Patients receive state-of-the-art care and free treatment as participants in any of the more than 2,000 Roche-sponsored clinical trials per year. The success of our clinical trials is fundamental to the success of our business. No matter where a Roche clinical trial is conducted or who conducts it, it is essential that we carefully manage all related issues and risks to ensure that:
- the safety, well-being, legal rights and ethical concerns of those taking part is addressed
- patients who have benefited from a trial can still access treatment once the trial is complete, even although the tested product may still be awaiting regulatory approval
- products are made available in all countries where participants live once the product hais been approved
- patients have the opportunity to join as well as to opt out of clinical trials appropriate for their condition
- we publish all scientifically and clinically relevant information from clinical trials promptly, to give healthcare professionals a balanced and scientific overview of the performance of our products.
All Roche clinical studies -- no matter where they are conducted -- are managed in compliance with international guidelines, including:
- the Declaration of Helsinki, a statement of ethical principles developed by the World Medical Association to guide physicians and others involved in medical research in humans;
- the International Conference on Harmonization (ICH) and national Good Clinical Practice (GCP) guidelines, which protect patient rights and safety.

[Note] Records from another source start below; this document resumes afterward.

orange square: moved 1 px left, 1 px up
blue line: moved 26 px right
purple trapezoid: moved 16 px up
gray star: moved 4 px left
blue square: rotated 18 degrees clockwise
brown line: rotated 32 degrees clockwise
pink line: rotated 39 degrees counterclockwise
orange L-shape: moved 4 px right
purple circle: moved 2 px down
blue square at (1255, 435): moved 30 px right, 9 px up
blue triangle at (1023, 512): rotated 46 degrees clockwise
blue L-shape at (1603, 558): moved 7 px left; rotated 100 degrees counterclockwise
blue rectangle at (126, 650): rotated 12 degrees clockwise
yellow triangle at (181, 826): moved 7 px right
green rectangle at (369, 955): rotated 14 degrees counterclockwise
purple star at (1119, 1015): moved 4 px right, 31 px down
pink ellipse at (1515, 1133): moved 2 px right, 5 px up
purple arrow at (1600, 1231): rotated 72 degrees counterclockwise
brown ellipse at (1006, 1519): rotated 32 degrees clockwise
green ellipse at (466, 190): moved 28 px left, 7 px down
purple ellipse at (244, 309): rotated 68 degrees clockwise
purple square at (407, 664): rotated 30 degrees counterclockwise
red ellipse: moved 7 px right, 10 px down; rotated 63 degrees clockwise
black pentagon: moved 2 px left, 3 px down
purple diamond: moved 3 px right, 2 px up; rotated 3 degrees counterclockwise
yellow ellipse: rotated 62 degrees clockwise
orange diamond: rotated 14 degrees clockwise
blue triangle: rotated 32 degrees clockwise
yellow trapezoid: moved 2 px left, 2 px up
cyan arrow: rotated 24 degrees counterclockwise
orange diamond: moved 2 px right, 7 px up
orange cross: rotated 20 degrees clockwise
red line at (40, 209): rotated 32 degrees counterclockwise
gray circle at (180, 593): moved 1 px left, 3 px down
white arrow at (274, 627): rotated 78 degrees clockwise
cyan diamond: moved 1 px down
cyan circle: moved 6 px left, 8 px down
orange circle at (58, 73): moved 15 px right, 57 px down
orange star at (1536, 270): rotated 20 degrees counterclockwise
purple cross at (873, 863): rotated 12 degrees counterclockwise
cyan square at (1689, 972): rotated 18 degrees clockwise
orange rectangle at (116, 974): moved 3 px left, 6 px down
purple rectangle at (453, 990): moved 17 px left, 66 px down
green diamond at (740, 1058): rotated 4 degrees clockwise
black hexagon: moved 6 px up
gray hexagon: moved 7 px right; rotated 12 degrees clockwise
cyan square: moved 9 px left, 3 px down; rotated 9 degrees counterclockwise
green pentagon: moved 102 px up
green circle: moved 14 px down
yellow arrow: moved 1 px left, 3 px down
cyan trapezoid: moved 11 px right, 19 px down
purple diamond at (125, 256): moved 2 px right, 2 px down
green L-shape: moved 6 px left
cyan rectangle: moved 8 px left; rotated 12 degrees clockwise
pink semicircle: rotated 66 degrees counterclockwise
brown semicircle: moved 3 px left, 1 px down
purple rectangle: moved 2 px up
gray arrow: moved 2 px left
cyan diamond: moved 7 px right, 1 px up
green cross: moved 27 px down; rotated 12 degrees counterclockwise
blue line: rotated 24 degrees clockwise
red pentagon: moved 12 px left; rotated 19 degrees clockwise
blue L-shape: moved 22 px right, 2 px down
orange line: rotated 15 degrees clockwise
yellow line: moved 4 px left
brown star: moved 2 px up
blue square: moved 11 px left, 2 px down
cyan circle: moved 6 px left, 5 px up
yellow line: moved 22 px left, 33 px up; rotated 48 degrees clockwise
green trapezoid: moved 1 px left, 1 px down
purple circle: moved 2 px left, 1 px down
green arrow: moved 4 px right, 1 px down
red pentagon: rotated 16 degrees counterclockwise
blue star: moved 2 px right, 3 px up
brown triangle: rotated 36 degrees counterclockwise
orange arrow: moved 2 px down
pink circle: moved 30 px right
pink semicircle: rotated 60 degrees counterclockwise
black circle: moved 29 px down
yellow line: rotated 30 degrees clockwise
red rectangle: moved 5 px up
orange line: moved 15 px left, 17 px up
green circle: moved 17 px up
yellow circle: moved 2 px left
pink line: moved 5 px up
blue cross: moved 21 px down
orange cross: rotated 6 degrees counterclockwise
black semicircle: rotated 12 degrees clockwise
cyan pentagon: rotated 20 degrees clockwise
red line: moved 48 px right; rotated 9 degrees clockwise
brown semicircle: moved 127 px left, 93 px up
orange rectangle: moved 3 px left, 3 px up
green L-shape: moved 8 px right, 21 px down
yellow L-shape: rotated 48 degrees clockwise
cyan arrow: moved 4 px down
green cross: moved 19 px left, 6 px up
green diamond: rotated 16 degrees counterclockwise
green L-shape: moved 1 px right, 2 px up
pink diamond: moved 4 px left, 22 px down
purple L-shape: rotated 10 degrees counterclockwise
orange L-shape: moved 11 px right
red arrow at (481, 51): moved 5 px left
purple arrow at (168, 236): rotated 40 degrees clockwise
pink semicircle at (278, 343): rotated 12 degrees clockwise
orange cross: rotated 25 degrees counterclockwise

To ensure compliance with these standards, we require all staff and investigators involved in clinical trials to be trained in ICH and GCP guidelines. Our company-wide compliance assurance process ensures compliance with these requirements in all countries.
We maintain a public searchable database of clinical trials on www.roche-trials.com, which contains a clinical trial protocol registry that provides of information about our Roche-sponsored trials in patients worldwide, plus a database of key results from completed trials regardless of the outcome.
Each trial must be approved by national and/or regional regulatory authorities as well as local ethics committees or institutional review boards in the countries where a study takes place. These multi-disciplinary panels ensure that proposed trials are acceptable, that participants are fully informed about the related benefits and risks related to the trials and that the healthcare professionals who run the trials (investigational staff) take appropriate actions to protect participants from any harm.
Based on these standards and recommendations, we have developed internal policies and a global position statement on clinical research. These are made available to every employee and commit us to a comprehensive range of measures to ensure high ethical conduct.
To ensure compliance with these standards, we train, monitor and audit those involved in our clinical trials, including contract research organisations (CROs) that conduct or manage trials on our behalf. We do not perform trials in countries where we do not plan to market the medicine being tested.
During each phase of a clinical trial, Roche’s Global Drug Safety Department evaluates the safety and effectiveness to determine the benefit-risk profile of the medicine. If the risk exceeds the patient benefit, then we will modify the study or halt development of that medicine.
We run a comprehensive internal education programme to regularly remind our employees of our values and ethical standards. This helps to ensure that our employees address ethical issues and uphold our values as part of their normal work.